Macron hatte sich zuvor erfolgreich für die Erweiterung des Portfolios des Binnenmarktkommissars um (Rüstungs-)Industrie (jetzt Verteidigung und Raumfahrt) eingesetzt. Dabei geht es aus seiner Sicht nicht um eine Europaarmee, sondern um auswärtige Konfliktbeilegung und internationale Krisenprävention. Neben der NATO besteht bereits ein gemeinsamer zwischenstaatlicher Verteidigungsfonds. Seit dem britischen Rückzug nach dem Brexit-Votum fiel die Blockade gegen das Projekt weg. 25 der 28 Verteidigungsminister der EU-Staaten ziehen seit 2017 am gleichen Strang (außer Dänemark, Malta und Großbritannien).
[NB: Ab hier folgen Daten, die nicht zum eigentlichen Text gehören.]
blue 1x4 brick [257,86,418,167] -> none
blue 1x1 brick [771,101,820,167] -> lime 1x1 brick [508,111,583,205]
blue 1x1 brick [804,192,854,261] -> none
Macron ist kein Gemeinschaftseuropäer, sondern Regierungseuropäer. Ihm dient die EU primär als Maschine der Machtmultiplikation für Frankreich. Daher ist PESCO vorrangiges Ziel, das sich hinter dem (für ihn unwichtigeren) „Green Deal“ verbirgt. In von der Leyen, der eine „geopolitische“ Kommission vorschwebt, hat er eine zentrale Verbündete für sein Anliegen. Es gilt für Macron, gemeinsam mit Merkel, die auch keine Gemeinschaftseuropäerin ist, abgestimmt und effektiver bei internationalen Krisen vorzugehen.

Fazit

Erfolgreiche europäische Politik besteht darin, weit voneinander entfernte oder sogar unvereinbar scheinende Themen (Klima und Verteidigung) zu kombinieren und eine handlungsleitende Synthese daraus zu bilden. Das ist die hegelianische Antwort Europas auf die globalen Fragen unserer Zeit. Die schier unmöglich erscheinende Aufgabe versucht von der Leyen nun zu lösen. An Ehrgeiz, Willensstärke und Zielstrebigkeit wird es ihr nicht fehlen.